* **Source**
Why Europeans abandoned mountainous areas

In the European Union, 20 % of the population live in mountain municipalities. As expected, the vast majority of Europeans reside in lowland areas. Abandonment of the European mountainous areas has been a growing trend, driven by industrialisation and urbanisation. To understand the marginalisation of mountain areas, the EU-funded ANTIGONE project will investigate the historical mechanisms underlying the abandonment trends. It will use archaeological, historical, environmental and ethnological analyses and compare case studies from European mountain areas. By focussing on the period from the 18th to the 21st centuries, the project will review the impact of 'improvement' practices and how these contributed to the marginalisation of Europe’s mountain regions.

* **Extracted information**

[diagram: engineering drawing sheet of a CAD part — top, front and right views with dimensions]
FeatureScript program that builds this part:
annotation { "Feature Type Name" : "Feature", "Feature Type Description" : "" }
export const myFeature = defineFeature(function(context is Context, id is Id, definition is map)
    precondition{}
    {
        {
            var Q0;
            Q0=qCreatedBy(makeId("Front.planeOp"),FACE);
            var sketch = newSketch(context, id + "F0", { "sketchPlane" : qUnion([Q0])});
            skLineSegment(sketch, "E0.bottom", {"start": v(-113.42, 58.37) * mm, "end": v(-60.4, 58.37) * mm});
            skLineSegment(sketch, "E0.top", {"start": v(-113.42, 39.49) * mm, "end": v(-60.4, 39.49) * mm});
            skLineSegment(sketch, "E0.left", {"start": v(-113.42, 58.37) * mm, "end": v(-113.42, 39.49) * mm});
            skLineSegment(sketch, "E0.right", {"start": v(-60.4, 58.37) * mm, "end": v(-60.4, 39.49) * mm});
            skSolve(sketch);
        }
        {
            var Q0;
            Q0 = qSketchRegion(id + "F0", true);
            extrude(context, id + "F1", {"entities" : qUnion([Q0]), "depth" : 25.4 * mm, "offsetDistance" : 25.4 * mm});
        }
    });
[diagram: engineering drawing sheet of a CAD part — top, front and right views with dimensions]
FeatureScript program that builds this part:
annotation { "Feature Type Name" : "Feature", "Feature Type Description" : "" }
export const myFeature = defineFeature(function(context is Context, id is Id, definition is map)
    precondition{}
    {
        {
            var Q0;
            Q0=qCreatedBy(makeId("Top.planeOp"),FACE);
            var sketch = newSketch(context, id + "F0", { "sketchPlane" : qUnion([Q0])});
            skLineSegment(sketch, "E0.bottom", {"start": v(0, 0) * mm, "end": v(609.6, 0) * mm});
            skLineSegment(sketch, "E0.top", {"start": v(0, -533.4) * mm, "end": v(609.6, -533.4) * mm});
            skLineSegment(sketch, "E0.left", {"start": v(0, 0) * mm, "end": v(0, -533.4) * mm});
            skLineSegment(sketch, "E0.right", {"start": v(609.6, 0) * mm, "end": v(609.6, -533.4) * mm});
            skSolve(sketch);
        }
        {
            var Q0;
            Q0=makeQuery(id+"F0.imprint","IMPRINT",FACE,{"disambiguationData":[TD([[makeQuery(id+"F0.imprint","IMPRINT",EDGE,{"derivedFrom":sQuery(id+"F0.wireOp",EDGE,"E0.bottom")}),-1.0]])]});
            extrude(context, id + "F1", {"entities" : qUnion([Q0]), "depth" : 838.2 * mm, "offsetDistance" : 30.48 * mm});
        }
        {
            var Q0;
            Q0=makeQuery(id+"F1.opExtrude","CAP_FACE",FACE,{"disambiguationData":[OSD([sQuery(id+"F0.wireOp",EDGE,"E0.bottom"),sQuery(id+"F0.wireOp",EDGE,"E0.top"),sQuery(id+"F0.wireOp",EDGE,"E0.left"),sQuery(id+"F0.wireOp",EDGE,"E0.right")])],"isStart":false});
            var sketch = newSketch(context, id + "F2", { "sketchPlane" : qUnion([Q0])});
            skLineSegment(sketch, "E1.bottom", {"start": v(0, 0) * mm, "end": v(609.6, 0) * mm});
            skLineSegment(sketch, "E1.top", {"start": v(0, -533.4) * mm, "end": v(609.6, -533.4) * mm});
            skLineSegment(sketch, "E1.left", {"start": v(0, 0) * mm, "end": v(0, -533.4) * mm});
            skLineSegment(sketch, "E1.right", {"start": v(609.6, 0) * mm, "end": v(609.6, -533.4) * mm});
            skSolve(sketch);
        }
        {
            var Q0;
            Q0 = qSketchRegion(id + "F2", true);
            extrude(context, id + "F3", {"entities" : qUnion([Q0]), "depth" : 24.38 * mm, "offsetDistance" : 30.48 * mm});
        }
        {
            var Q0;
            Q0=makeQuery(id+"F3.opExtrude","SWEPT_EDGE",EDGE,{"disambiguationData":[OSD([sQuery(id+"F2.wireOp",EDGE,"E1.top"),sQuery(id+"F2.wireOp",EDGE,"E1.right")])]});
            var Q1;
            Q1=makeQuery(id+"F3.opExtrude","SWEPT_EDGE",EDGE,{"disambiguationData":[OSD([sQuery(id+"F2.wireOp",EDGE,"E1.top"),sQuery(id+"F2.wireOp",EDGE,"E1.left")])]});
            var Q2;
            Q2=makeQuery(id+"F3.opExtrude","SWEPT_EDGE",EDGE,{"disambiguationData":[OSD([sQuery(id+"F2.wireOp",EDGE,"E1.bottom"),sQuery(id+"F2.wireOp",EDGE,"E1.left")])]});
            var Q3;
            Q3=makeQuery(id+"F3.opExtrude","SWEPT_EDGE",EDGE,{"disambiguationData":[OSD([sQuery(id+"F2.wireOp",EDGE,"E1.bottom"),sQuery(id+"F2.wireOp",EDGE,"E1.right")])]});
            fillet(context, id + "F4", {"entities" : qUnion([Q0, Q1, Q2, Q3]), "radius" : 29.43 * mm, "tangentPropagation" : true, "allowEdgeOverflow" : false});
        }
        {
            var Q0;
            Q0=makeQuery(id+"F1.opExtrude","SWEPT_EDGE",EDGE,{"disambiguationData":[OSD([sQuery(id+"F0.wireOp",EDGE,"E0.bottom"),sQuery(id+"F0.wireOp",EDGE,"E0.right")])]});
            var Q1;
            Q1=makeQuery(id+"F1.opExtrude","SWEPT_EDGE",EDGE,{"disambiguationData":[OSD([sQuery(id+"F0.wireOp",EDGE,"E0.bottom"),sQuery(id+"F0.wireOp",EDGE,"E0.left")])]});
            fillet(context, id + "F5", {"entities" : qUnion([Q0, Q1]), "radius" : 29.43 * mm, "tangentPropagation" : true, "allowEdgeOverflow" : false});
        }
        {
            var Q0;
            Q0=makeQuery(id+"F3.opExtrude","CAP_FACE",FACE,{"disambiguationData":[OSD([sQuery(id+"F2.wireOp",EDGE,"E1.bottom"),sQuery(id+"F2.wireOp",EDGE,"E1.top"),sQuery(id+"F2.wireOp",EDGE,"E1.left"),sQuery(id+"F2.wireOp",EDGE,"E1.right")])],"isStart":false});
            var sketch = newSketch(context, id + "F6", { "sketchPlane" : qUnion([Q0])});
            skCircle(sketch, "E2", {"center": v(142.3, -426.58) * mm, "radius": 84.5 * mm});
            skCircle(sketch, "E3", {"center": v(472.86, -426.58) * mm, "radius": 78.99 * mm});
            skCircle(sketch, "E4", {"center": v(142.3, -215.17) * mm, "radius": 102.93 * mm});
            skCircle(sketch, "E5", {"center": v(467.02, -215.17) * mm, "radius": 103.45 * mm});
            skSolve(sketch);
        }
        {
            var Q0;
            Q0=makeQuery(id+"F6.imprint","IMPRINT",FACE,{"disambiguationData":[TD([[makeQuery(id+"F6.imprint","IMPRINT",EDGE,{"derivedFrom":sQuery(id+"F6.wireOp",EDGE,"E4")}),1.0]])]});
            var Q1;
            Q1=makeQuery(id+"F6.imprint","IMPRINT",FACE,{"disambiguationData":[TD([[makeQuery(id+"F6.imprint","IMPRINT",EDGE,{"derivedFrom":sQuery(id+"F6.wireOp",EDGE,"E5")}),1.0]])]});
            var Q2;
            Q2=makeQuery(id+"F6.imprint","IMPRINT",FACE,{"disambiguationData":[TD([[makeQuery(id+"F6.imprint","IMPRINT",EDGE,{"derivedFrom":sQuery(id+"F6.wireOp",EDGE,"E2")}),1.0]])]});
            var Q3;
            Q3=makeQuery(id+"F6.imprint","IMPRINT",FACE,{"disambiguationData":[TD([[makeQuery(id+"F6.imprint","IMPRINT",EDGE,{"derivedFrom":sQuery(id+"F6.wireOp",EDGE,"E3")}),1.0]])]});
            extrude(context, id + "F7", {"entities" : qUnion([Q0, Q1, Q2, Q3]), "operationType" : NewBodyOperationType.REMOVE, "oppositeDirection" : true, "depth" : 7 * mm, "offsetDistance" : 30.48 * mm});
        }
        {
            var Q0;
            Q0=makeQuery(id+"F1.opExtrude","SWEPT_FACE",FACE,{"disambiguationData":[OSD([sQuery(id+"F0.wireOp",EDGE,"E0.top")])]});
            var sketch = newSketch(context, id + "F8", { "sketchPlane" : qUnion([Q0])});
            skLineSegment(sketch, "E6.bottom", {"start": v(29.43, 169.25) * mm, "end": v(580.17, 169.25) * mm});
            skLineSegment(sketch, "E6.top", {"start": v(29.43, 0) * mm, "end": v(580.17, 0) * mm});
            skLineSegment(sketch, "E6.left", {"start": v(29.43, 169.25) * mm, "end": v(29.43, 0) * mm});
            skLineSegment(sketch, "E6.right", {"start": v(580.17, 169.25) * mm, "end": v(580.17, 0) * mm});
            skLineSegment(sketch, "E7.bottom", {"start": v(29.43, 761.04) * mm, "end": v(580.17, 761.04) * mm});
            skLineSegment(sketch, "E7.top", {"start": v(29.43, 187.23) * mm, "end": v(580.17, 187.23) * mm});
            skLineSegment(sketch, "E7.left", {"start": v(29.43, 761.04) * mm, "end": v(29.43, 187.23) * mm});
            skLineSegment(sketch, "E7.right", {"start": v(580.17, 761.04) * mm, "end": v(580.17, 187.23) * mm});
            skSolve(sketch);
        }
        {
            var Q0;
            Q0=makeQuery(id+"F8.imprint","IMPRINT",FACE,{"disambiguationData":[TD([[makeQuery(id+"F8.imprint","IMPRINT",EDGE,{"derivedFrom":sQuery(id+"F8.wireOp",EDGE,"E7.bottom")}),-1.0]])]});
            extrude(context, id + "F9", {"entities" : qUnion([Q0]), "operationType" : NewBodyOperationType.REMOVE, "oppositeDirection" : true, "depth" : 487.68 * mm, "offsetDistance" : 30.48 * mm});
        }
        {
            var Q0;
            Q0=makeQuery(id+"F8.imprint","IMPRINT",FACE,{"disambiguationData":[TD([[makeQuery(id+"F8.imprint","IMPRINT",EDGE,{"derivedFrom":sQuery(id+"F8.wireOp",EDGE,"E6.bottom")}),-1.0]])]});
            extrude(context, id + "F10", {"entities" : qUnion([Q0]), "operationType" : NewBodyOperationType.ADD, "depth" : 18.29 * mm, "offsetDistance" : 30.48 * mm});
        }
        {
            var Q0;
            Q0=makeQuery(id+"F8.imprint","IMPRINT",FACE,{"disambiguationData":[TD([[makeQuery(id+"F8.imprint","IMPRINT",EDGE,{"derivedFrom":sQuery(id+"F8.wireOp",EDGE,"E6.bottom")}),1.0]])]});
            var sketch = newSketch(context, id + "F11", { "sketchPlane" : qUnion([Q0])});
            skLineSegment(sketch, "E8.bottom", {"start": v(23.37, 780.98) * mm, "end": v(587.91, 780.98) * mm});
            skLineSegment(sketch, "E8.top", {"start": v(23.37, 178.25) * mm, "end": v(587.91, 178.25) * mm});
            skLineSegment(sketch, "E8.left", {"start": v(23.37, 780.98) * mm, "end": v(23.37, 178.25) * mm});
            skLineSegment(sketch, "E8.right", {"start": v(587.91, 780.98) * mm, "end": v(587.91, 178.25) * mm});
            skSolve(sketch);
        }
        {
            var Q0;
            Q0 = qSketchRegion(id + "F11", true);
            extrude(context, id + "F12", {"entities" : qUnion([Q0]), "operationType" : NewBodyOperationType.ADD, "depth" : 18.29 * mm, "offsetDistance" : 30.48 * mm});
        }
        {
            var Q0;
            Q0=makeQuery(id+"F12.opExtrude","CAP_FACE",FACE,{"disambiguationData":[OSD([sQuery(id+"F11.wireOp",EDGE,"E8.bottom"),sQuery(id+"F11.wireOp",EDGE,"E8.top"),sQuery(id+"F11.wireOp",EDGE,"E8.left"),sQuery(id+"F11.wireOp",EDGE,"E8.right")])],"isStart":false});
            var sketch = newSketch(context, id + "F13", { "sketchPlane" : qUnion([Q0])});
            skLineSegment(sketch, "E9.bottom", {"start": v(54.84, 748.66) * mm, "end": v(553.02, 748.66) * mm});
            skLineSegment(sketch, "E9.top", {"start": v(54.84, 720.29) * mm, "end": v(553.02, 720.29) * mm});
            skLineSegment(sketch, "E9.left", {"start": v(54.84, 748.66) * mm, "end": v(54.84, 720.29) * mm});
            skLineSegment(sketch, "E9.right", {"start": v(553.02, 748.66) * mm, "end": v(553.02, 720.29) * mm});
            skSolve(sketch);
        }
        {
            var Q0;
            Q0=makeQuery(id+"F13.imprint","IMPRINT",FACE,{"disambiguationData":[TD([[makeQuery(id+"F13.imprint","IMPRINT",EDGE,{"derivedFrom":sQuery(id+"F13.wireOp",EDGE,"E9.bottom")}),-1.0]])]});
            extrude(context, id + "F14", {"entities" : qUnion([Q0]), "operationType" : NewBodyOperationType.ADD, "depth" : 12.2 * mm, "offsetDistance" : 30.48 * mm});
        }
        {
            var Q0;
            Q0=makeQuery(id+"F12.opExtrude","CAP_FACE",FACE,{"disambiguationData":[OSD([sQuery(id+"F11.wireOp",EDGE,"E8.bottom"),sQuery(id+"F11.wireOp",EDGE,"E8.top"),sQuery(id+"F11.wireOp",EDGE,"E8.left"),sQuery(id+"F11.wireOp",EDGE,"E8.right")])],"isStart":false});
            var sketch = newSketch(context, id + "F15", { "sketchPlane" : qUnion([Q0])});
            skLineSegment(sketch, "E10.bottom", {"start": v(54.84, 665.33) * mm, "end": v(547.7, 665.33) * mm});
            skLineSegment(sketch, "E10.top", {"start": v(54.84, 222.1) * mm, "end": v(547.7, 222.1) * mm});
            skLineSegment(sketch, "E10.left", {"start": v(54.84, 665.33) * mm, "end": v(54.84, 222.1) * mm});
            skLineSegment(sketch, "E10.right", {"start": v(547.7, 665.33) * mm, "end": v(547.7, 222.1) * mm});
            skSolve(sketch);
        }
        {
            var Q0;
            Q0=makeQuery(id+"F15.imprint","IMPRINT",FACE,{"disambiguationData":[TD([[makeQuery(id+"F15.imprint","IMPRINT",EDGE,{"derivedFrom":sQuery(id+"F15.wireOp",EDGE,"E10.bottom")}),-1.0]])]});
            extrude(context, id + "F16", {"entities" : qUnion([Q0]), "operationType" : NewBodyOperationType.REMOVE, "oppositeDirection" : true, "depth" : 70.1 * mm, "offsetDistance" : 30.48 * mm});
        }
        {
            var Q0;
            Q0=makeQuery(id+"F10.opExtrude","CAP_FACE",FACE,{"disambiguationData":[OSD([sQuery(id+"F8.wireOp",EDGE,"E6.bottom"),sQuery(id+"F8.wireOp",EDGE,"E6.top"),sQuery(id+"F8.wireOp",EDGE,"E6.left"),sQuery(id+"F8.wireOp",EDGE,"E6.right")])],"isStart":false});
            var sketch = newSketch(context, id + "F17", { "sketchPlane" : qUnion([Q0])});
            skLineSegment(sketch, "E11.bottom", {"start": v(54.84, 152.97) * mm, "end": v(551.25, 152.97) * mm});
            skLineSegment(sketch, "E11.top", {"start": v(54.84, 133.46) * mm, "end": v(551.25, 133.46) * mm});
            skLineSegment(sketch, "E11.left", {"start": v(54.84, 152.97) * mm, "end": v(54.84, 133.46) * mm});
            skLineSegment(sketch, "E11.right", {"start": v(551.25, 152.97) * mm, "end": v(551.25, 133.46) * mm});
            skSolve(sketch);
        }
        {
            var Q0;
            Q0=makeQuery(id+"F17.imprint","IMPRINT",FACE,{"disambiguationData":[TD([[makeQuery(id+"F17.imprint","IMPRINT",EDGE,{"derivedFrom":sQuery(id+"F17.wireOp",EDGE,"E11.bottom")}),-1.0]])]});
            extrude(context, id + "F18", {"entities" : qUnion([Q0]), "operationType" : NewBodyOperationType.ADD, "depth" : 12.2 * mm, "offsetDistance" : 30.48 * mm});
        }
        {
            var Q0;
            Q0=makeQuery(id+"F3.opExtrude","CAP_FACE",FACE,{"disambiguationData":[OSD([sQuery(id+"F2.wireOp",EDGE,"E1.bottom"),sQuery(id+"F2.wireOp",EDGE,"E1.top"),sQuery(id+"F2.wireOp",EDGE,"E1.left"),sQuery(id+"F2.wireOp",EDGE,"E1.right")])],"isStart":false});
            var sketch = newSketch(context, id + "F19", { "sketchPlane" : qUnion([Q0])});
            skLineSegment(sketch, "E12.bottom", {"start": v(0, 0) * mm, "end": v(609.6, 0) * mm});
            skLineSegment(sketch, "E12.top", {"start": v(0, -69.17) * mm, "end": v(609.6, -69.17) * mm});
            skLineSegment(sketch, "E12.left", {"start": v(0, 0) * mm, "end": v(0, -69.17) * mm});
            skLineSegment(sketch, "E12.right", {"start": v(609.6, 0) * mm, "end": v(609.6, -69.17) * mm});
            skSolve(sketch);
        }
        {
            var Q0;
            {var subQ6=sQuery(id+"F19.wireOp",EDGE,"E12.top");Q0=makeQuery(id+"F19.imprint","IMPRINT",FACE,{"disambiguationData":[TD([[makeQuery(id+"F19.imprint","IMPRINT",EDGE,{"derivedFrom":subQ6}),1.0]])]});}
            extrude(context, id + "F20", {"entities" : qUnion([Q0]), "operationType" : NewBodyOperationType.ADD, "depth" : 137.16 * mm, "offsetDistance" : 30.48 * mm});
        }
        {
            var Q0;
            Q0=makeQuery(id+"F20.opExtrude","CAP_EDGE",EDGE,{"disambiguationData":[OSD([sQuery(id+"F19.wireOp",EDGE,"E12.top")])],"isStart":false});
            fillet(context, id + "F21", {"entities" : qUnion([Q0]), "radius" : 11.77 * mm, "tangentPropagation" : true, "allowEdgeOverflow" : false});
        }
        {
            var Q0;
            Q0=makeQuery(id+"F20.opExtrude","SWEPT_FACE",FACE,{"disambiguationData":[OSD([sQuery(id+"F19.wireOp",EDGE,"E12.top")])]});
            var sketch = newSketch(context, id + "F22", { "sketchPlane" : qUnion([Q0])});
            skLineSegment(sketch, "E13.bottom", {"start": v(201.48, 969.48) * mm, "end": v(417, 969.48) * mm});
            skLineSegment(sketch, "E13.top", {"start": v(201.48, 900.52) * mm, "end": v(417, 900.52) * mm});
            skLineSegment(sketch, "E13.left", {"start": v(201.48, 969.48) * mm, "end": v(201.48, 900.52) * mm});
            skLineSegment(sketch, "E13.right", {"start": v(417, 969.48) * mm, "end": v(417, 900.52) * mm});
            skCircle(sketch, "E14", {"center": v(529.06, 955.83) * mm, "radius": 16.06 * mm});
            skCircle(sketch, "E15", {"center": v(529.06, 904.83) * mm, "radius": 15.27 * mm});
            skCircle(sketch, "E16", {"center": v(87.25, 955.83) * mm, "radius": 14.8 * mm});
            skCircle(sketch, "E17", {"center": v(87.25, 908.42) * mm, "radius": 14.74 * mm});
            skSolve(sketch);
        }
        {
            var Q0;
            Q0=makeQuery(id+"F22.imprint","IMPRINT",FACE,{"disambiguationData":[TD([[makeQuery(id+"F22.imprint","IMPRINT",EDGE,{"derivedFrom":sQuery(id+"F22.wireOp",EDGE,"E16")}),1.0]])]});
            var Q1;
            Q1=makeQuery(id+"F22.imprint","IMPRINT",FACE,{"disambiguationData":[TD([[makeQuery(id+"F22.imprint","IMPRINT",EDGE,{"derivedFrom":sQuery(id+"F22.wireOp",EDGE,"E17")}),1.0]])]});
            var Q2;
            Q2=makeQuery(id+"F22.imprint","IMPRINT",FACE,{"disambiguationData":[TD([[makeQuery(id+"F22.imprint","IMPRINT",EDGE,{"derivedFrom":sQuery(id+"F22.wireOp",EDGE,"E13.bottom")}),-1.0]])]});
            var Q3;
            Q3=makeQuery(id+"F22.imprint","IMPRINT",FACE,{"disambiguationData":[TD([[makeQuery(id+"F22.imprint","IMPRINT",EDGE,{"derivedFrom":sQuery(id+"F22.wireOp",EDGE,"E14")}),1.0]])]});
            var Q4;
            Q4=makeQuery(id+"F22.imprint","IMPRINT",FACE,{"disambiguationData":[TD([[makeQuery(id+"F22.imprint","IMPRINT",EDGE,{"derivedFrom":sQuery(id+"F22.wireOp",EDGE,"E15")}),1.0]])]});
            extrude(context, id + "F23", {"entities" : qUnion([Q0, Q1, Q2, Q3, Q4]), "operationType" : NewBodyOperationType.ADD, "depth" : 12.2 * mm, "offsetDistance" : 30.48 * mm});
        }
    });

* **Work to be completed**
Answer these from the text on mountain abandonment:
(a) What share of the European Union's population lives in mountain municipalities?
(b) Which kinds of analyses will the ANTIGONE project use?
(c) Which period will the project focus on?

* **Finished answer**
(a) 20%
(b) Archaeological, historical, environmental and ethnological analyses
(c) The 18th to the 21st centuries